Tue, 07/13/2010 - 21:53 — tallen
Only one enemy is worse than despair: indifference. In every area of human creativity, indifference is the enemy; indifference of evil is worse than evil, because it is also sterile.
--Eliezer Wiesel (born September 30, 1928)
P.984 - §5 (89:10.2) Sin must be redefined as deliberate disloyalty to Deity. There are degrees of disloyalty: the partial loyalty of indecision; the divided loyalty of confliction; the dying loyalty of indifference; and the death of loyalty exhibited in devotion to godless ideals.

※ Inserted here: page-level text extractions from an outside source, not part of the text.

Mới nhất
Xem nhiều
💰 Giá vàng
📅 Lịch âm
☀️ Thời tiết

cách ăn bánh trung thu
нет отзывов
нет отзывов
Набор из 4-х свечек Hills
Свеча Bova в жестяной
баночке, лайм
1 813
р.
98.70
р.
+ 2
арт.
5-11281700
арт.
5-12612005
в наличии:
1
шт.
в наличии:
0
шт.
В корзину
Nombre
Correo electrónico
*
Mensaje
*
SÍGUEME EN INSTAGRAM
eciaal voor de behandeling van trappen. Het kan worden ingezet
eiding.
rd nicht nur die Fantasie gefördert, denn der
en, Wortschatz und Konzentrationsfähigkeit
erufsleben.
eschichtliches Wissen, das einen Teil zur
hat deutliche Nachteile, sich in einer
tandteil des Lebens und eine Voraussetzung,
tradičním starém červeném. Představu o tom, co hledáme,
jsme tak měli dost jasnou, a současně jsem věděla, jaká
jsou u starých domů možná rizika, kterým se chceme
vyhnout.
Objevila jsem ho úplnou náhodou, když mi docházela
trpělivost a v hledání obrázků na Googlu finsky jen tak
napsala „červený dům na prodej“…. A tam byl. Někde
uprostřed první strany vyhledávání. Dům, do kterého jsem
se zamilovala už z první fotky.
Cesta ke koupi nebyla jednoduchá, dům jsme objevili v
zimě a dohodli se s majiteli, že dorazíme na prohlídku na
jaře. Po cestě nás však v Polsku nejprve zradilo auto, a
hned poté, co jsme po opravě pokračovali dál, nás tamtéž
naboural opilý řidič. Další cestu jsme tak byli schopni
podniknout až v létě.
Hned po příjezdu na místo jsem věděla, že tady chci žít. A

Eliezer "Elie" Wiesel is a writer, professor at Boston University, political activist, Nobel Laureate and Holocaust survivor. He is the author of 57 books, the best known of which is Night, a work based on his experiences as a prisoner in the Auschwitz and Buchenwald concentration camps. His diverse range of other writings offer powerful and poetic contributions to literature, theology, and his own articulation of Jewish spirituality today.
When Wiesel was awarded the Nobel Peace Prize in 1986, the Norwegian Nobel Committee called him a "messenger to mankind", noting that through his struggle to come to terms with "his own personal experience of total humiliation and of the utter contempt for humanity shown in Hitler's death camps", as well as his "practical work in the cause of peace", Wiesel had delivered a powerful message "of peace, atonement and human dignity" to humanity.